When you pass an array to a function, the size information is lost - in effect, the array decays to a pointer. For most practical purposes, a pointer to a type can be used exactly like a one-dimensional array of that type. The array subscript notation ([]) can also be used to access consecutive elements using a pointer.
However, with 2D arrays, this gets more complicated. 2D arrays and double pointers may use the same access syntax of the form a[i][j] but they are not interchangeable. A 2D array decays to a pointer to an array while a double pointer is a pointer to a pointer.
Coming back to your question, the two ways of writing the function signatures are essentially equivalent because 1D arrays decay to pointers when passed to functions.
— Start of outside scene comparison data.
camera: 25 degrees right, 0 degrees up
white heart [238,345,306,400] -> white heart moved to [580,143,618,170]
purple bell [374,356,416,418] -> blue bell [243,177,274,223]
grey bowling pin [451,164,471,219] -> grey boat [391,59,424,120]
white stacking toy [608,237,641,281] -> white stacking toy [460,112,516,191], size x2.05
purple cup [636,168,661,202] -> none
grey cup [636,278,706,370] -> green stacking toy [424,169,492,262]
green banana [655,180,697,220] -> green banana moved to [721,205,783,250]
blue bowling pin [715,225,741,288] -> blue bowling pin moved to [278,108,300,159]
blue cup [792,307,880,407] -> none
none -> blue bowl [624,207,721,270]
So void reverse(int* arr, const int N) is the same as void reverse(int arr[], const int N).
In your transpose function however, you are passing a 2D array. It would decay to a pointer to an array. But in your function declaration, you are accepting these arguments as arrays (or in effect, pointers). This still works fine because of the quirks of C. A 2D array can be also treated as one big 1D array with the rows laid out consecutively one after the other. It is, however, not the best approach. This also reflects in the fact that you had to de-reference the array names when you passed them to the transpose function, because it expects a 1D array (or a pointer) and not a 2D array (or a pointer to an array).
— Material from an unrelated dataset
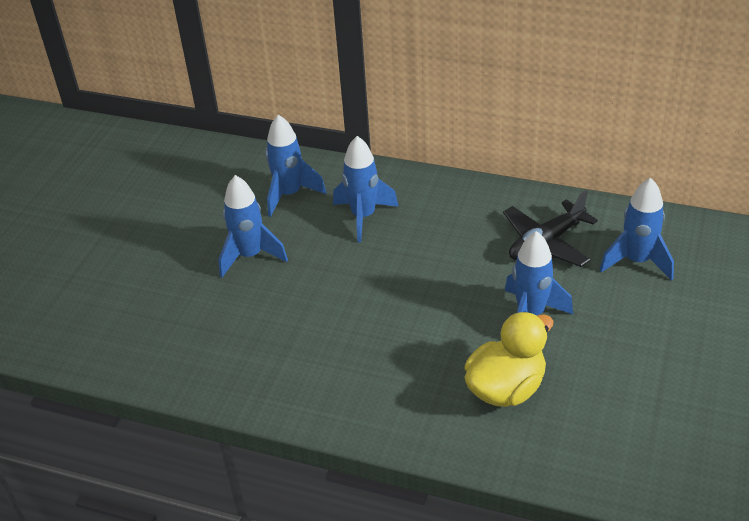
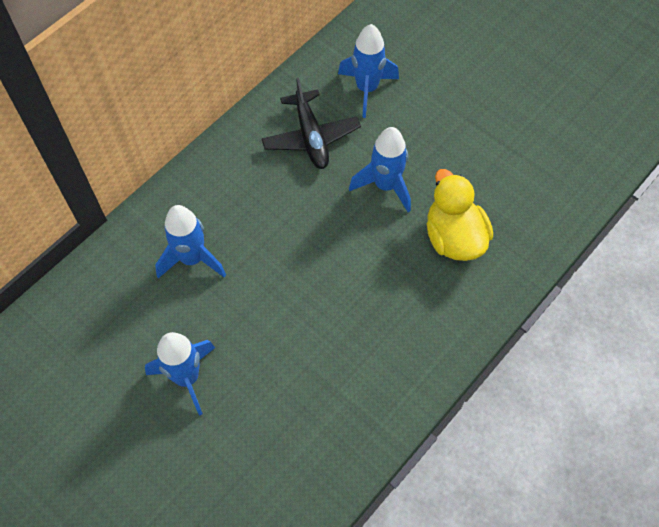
camera: 70 degrees left, 20 degrees up
blue rocket [265,115,326,217] -> none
Also, C/C++ provides a much more elegant way to access arrays than using unwieldy pointer arithmetic. So the following approach is what I would recommend. It should work exactly like the code you originally posted, but would be cleaner and more readable.
#include <iostream>
using namespace std;
const int LENGTH = 2;
const int WIDTH = 3;
void printArray(const int arr[], const int N) {
cout << arr[0];
for (int i = 1; i < N; ++i) {
cout << ", " << arr[i];
}
cout << "\n";
}
void transpose(const int input[][LENGTH], int output[][WIDTH]) {
for (int i = 0; i < WIDTH; ++i) {
for (int j = 0; j < LENGTH; ++j) {
output[j][i] = input[i][j];
}
}
}
void reverse(int* arr, const int N) {
for (int i = 0; i < N / 2; ++i) {
int temp = arr[i];
arr[i] = arr[N - 1 - i];
arr[N - 1 - i] = temp;
}
}
int main() {
int arr[4] = {2,4,6,8};
printArray(arr, 4);
reverse(arr, 4);
printArray(arr, 4);
int in_matrix[WIDTH][LENGTH];
in_matrix[0][0] = 1;
in_matrix[0][1] = 2;
in_matrix[1][0] = 3;
in_matrix[1][1] = 4;
in_matrix[2][0] = 5;
in_matrix[2][1] = 6;
int out_matrix[LENGTH][WIDTH];
transpose(in_matrix, out_matrix);
cout << "in_matrix is:\n";
for (int i = 0; i < WIDTH; ++i) {
printArray(in_matrix[i], LENGTH);
}
cout << "out_matrix is:\n";
for (int i = 0; i < LENGTH; ++i) {
printArray(out_matrix[i], WIDTH);
}
return 0;
}